- [Work item] Transcribe the data exactly, omitting whatever pictures it holds.

- [Input data]
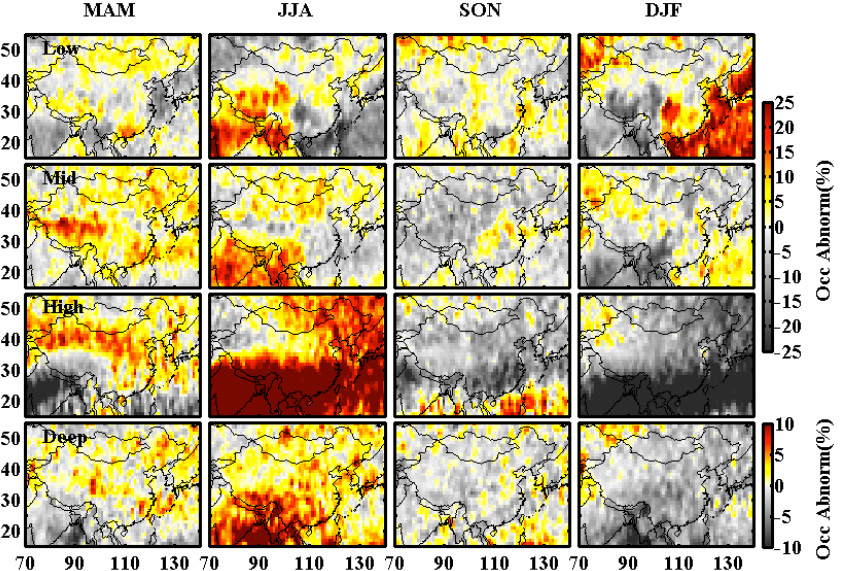
Figure 8. Similar to Figure 7, but for the seasonal anomalies.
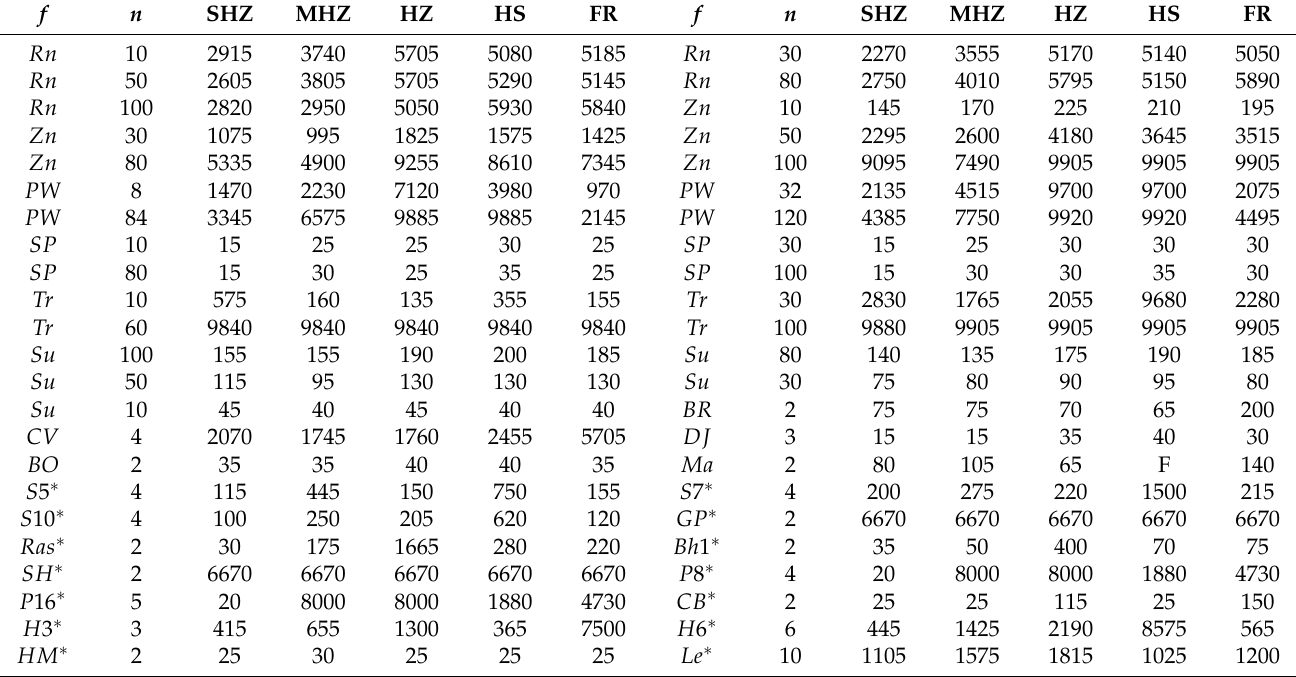
Table 2. The number of worst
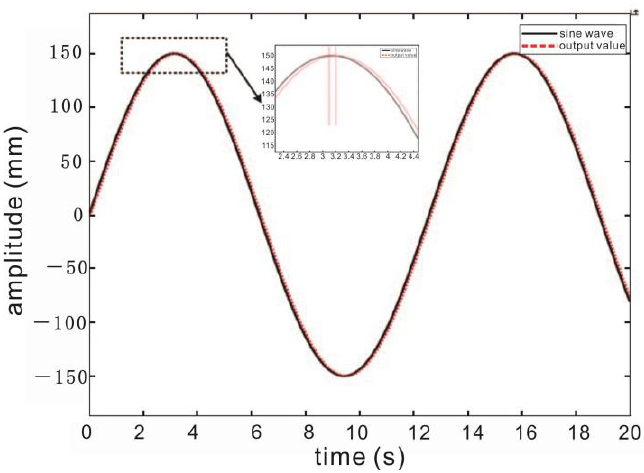
Figure 7. Sinusoidal signal simulation diagram.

- [Completed task]
Figure 8. Similar to Figure 7, but for the seasonal anomalies.
Table 2. The number of worst
Figure 7. Sinusoidal signal simulation diagram.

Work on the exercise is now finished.